Used in Biomarker Research:
1-methyl-4-oxo-pyridine-3-carboxamide is used as a biomarker in the field of biological and medical research for monitoring peroxisome proliferation in rats. Its identification as a potential biomarker helps in understanding the underlying mechanisms of peroxisome-related diseases and the effects of various compounds on peroxisome function.
Used in Pharmaceutical Industry:
1-methyl-4-oxo-pyridine-3-carboxamide is used as a lead compound in drug discovery and development for peroxisome-related disorders. Its unique structure and potential biological activity make it a promising candidate for the design and synthesis of new therapeutic agents targeting peroxisome function and associated diseases.
Used in Toxicology Studies:
1-methyl-4-oxo-pyridine-3-carboxamide is used as a tool compound in toxicology studies to evaluate the effects of various substances on peroxisome proliferation and function. This helps in assessing the safety and potential side effects of new drugs and chemicals, as well as understanding the mechanisms of peroxisome-related toxicity.

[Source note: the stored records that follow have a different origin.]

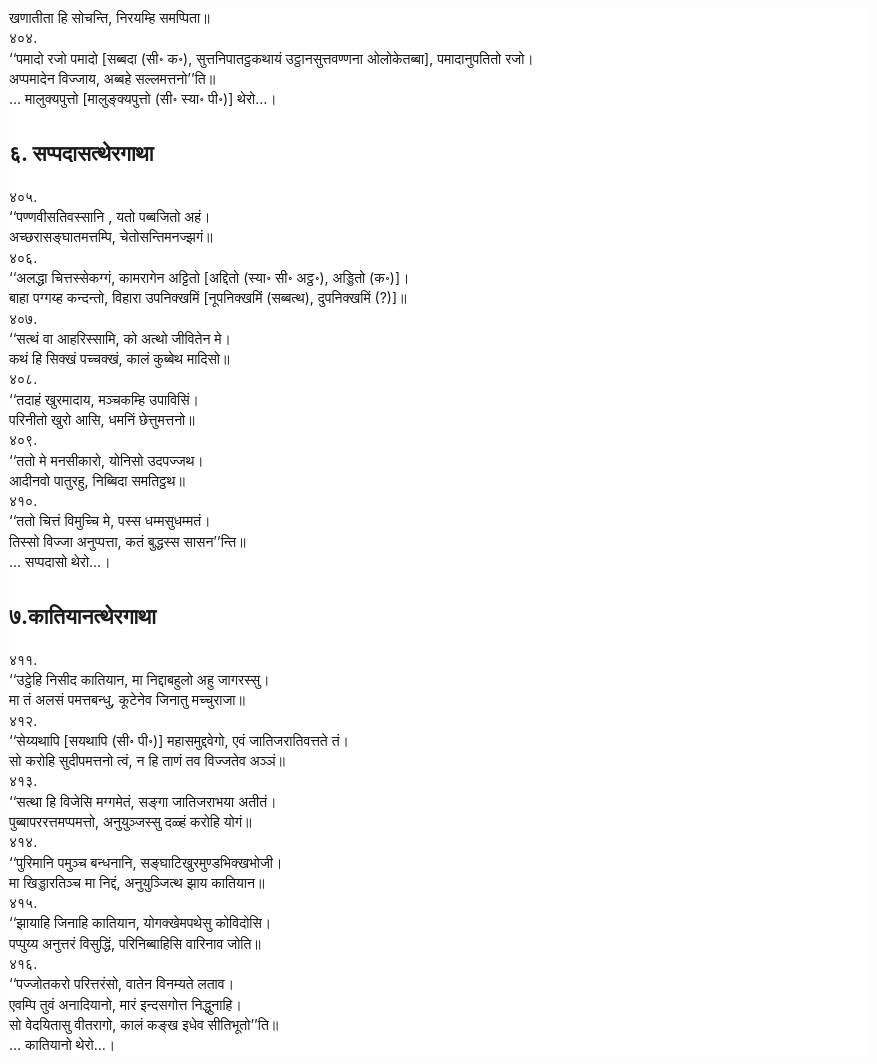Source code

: खणातीता हि सोचन्ति, निरयम्हि समप्पिता॥  
४०४.  
‘‘पमादो रजो पमादो [सब्बदा (सी॰ क॰), सुत्तनिपातट्ठकथायं उट्ठानसुत्तवण्णना ओलोकेतब्बा], पमादानुपतितो रजो।  
अप्पमादेन विज्‍जाय, अब्बहे सल्‍लमत्तनो’’ति॥  
… मालुक्यपुत्तो [मालुङ्क्यपुत्तो (सी॰ स्या॰ पी॰)] थेरो…।  


## ६. सप्पदासत्थेरगाथा

४०५.  
‘‘पण्णवीसतिवस्सानि , यतो पब्बजितो अहं।  
अच्छरासङ्घातमत्तम्पि, चेतोसन्तिमनज्झगं॥  
४०६.  
‘‘अलद्धा चित्तस्सेकग्गं, कामरागेन अट्टितो [अद्दितो (स्या॰ सी॰ अट्ठ॰), अड्डितो (क॰)]।  
बाहा पग्गय्ह कन्दन्तो, विहारा उपनिक्खमिं [नूपनिक्खमिं (सब्बत्थ), दुपनिक्खमिं (?)]॥  
४०७.  
‘‘सत्थं वा आहरिस्सामि, को अत्थो जीवितेन मे।  
कथं हि सिक्खं पच्‍चक्खं, कालं कुब्बेथ मादिसो॥  
४०८.  
‘‘तदाहं खुरमादाय, मञ्‍चकम्हि उपाविसिं।  
परिनीतो खुरो आसि, धमनिं छेत्तुमत्तनो॥  
४०९.  
‘‘ततो मे मनसीकारो, योनिसो उदपज्‍जथ।  
आदीनवो पातुरहु, निब्बिदा समतिट्ठथ॥  
४१०.  
‘‘ततो चित्तं विमुच्‍चि मे, पस्स धम्मसुधम्मतं।  
तिस्सो विज्‍जा अनुप्पत्ता, कतं बुद्धस्स सासन’’न्ति॥  
… सप्पदासो थेरो…।  


## ७.कातियानत्थेरगाथा

४११.  
‘‘उट्ठेहि निसीद कातियान, मा निद्दाबहुलो अहु जागरस्सु।  
मा तं अलसं पमत्तबन्धु, कूटेनेव जिनातु मच्‍चुराजा॥  
४१२.  
‘‘सेय्यथापि [सयथापि (सी॰ पी॰)] महासमुद्दवेगो, एवं जातिजरातिवत्तते तं।  
सो करोहि सुदीपमत्तनो त्वं, न हि ताणं तव विज्‍जतेव अञ्‍ञं॥  
४१३.  
‘‘सत्था हि विजेसि मग्गमेतं, सङ्गा जातिजराभया अतीतं।  
पुब्बापररत्तमप्पमत्तो, अनुयुञ्‍जस्सु दळ्हं करोहि योगं॥  
४१४.  
‘‘पुरिमानि पमुञ्‍च बन्धनानि, सङ्घाटिखुरमुण्डभिक्खभोजी।  
मा खिड्डारतिञ्‍च मा निद्दं, अनुयुञ्‍जित्थ झाय कातियान॥  
४१५.  
‘‘झायाहि जिनाहि कातियान, योगक्खेमपथेसु कोविदोसि।  
पप्पुय्य अनुत्तरं विसुद्धिं, परिनिब्बाहिसि वारिनाव जोति॥  
४१६.  
‘‘पज्‍जोतकरो परित्तरंसो, वातेन विनम्यते लताव।  
एवम्पि तुवं अनादियानो, मारं इन्दसगोत्त निद्धुनाहि।  
सो वेदयितासु वीतरागो, कालं कङ्ख इधेव सीतिभूतो’’ति॥  
… कातियानो थेरो…।  
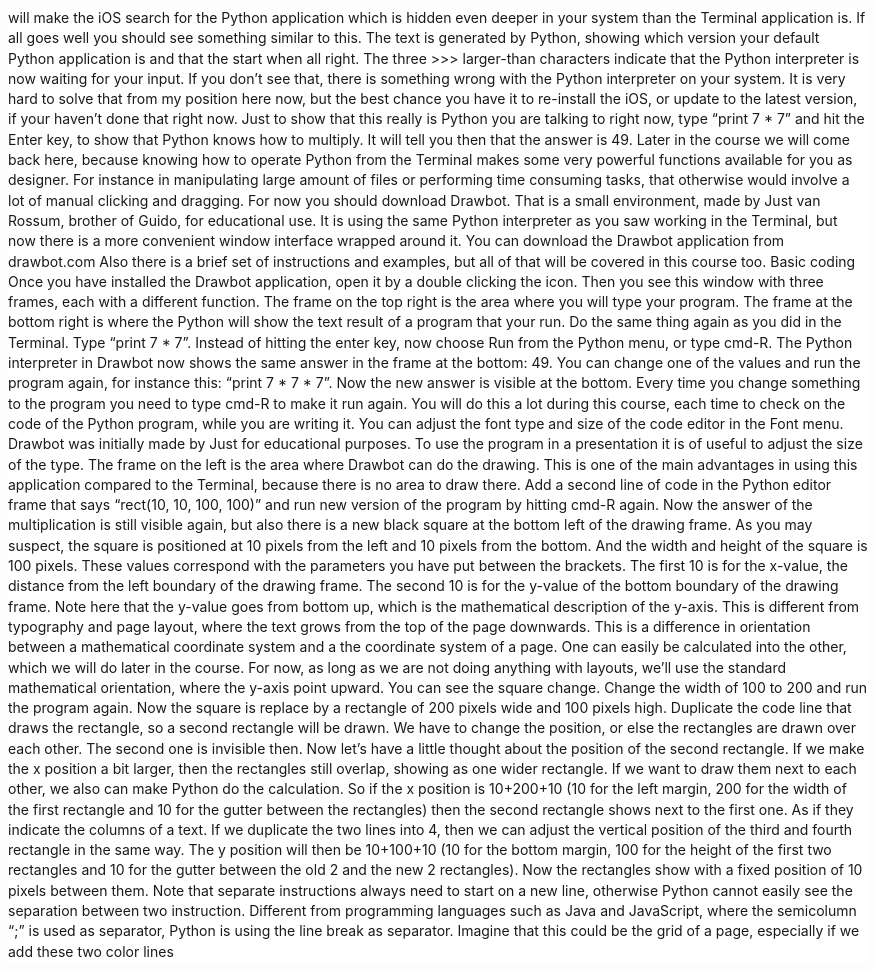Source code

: will make the iOS search for the Python application which is hidden even deeper in your system than the Terminal application is. If all goes well you should see something similar to this. The text is generated by Python, showing which version your default Python application is and that the start when all right. The three >>> larger-than characters indicate that the Python interpreter is now waiting for your input. If you don’t see that, there is something wrong with the Python interpreter on your system. It is very hard to solve that from my position here now, but the best chance you have it to re-install the iOS, or update to the latest version, if your haven’t done that right now. Just to show that this really is Python you are talking to right now, type “print 7 * 7” and hit the Enter key, to show that Python knows how to multiply. It will tell you then that the answer is 49. Later in the course we will come back here, because knowing how to operate Python from the Terminal makes some very powerful functions available for you as designer. For instance in manipulating large amount of files or performing time consuming tasks, that otherwise would involve a lot of manual clicking and dragging. For now you should download Drawbot. That is a small environment, made by Just van Rossum, brother of Guido, for educational use. It is using the same Python interpreter as you saw working in the Terminal, but now there is a more convenient window interface wrapped around it. You can download the Drawbot application from drawbot.com Also there is a brief set of instructions and examples, but all of that will be covered in this course too. Basic coding Once you have installed the Drawbot application, open it by a double clicking the icon. Then you see this window with three frames, each with a different function. The frame on the top right is the area where you will type your program. The frame at the bottom right is where the Python will show the text result of a program that your run. Do the same thing again as you did in the Terminal. Type “print 7 * 7”. Instead of hitting the enter key, now choose Run from the Python menu, or type cmd-R. The Python interpreter in Drawbot now shows the same answer in the frame at the bottom: 49. You can change one of the values and run the program again, for instance this: “print 7 * 7 * 7”. Now the new answer is visible at the bottom. Every time you change something to the program you need to type cmd-R to make it run again. You will do this a lot during this course, each time to check on the code of the Python program, while you are writing it. You can adjust the font type and size of the code editor in the Font menu. Drawbot was initially made by Just for educational purposes. To use the program in a presentation it is of useful to adjust the size of the type. The frame on the left is the area where Drawbot can do the drawing. This is one of the main advantages in using this application compared to the Terminal, because there is no area to draw there. Add a second line of code in the Python editor frame that says “rect(10, 10, 100, 100)” and run new version of the program by hitting cmd-R again. Now the answer of the multiplication is still visible again, but also there is a new black square at the bottom left of the drawing frame. As you may suspect, the square is positioned at 10 pixels from the left and 10 pixels from the bottom. And the width and height of the square is 100 pixels. These values correspond with the parameters you have put between the brackets. The first 10 is for the x-value, the distance from the left boundary of the drawing frame. The second 10 is for the y-value of the bottom boundary of the drawing frame. Note here that the y-value goes from bottom up, which is the mathematical description of the y-axis. This is different from typography and page layout, where the text grows from the top of the page downwards. This is a difference in orientation between a mathematical coordinate system and a the coordinate system of a page. One can easily be calculated into the other, which we will do later in the course. For now, as long as we are not doing anything with layouts, we’ll use the standard mathematical orientation, where the y-axis point upward. You can see the square change. Change the width of 100 to 200 and run the program again. Now the square is replace by a rectangle of 200 pixels wide and 100 pixels high. Duplicate the code line that draws the rectangle, so a second rectangle will be drawn. We have to change the position, or else the rectangles are drawn over each other. The second one is invisible then. Now let’s have a little thought about the position of the second rectangle. If we make the x position a bit larger, then the rectangles still overlap, showing as one wider rectangle. If we want to draw them next to each other, we also can make Python do the calculation. So if the x position is 10+200+10 (10 for the left margin, 200 for the width of the first rectangle and 10 for the gutter between the rectangles) then the second rectangle shows next to the first one. As if they indicate the columns of a text. If we duplicate the two lines into 4, then we can adjust the vertical position of the third and fourth rectangle in the same way. The y position will then be 10+100+10 (10 for the bottom margin, 100 for the height of the first two rectangles and 10 for the gutter between the old 2 and the new 2 rectangles). Now the rectangles show with a fixed position of 10 pixels between them. Note that separate instructions always need to start on a new line, otherwise Python cannot easily see the separation between two instruction. Different from programming languages such as Java and JavaScript, where the semicolumn “;” is used as separator, Python is using the line break as separator. Imagine that this could be the grid of a page, especially if we add these two color lines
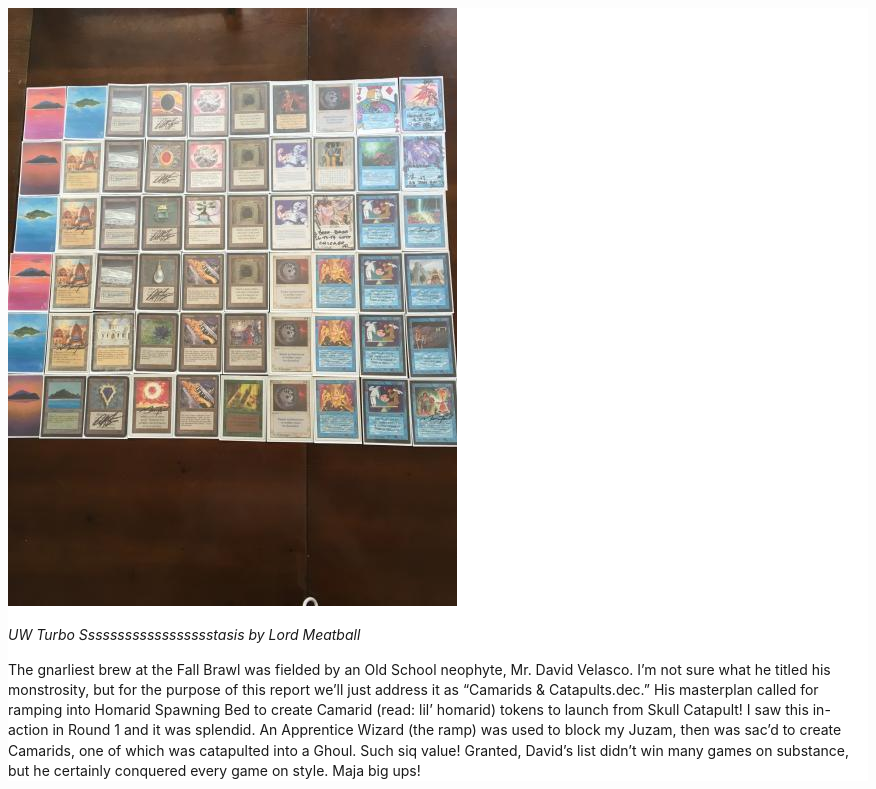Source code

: ![](/assets/images/2018/10/MeatballTurboStasisFallBrawl.jpg)

*UW Turbo Sssssssssssssssssstasis by Lord Meatball*

The gnarliest brew at the Fall Brawl was fielded by an Old School neophyte, Mr. David Velasco. I’m not sure what he titled his monstrosity, but for the purpose of this report we’ll just address it as “Camarids & Catapults.dec.” His masterplan called for ramping into Homarid Spawning Bed to create Camarid (read: lil’ homarid) tokens to launch from Skull Catapult! I saw this in-action in Round 1 and it was splendid. An Apprentice Wizard (the ramp) was used to block my Juzam, then was sac’d to create Camarids, one of which was catapulted into a Ghoul. Such siq value! Granted, David’s list didn’t win many games on substance, but he certainly conquered every game on style. Maja big ups!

InChI:InChI=1/C7H8N2O2/c1-9-3-2-6(10)5(4-9)7(8)11/h2-4H,1H3,(H2,8,11)

Upstream product

• 7418-64-6 4-methoxynicotinamide 
• 74-88-4 methyl iodide 
• 3106-60-3 N-methyl-3-carboxamidepyridinium 

Relevant articles and documents

Direct comparison of the enzymatic characteristics and superoxide production of the four aldehyde oxidase enzymes present in mouse

Aldehyde oxidases (AOXs) are molybdoflavoenzymes with an important role in the metabolism and detoxification of heterocyclic compounds and aliphatic as well as aromatic aldehydes. The enzymes use oxygen as the terminal electron acceptor and produce reduced oxygen species during turnover. Four different enzymes, mAOX1, mAOX3, mAOX4, and mAOX2, which are the products of distinct genes, are present in the mouse. A direct and simultaneous comparison of the enzymatic properties and characteristics of the four enzymes has never been performed. In this report, the four catalytically active mAOX enzymes were purified after heterologous expression in Escherichia coli. The kinetic parameters of the four mouse AOX enzymes were determined and compared with the use of six predicted substrates of physiologic and toxicological interest, i.e., retinaldehyde, N1-methylnicotinamide, pyridoxal, vanillin, 4-(dimethylamino)cinnamaldehyde (p-DMAC), and salicylaldehyde. While retinaldehyde, vanillin, p-DMAC, and salycilaldehyde are efficient substrates for the four mouse AOX enzymes, N1-methylnicotinamide is not a substrate of mAOX1 or mAOX4, and pyridoxal is not metabolized by any of the purified enzymes. Overall, mAOX1, mAOX2, mAOX3, and mAOX4 are characterized by significantly different KM and kcat values for the active substrates. The four mouse AOXs are also characterized by quantitative differences in their ability to produce superoxide radicals. With respect to this last point, mAOX2 is the enzyme generating the largest rate of superoxide radicals of around 40% in relation to moles of substrate converted, and mAOX1, the homolog to the human enzyme, produces a rate of approximately 30% of superoxide radicals with the same substrate.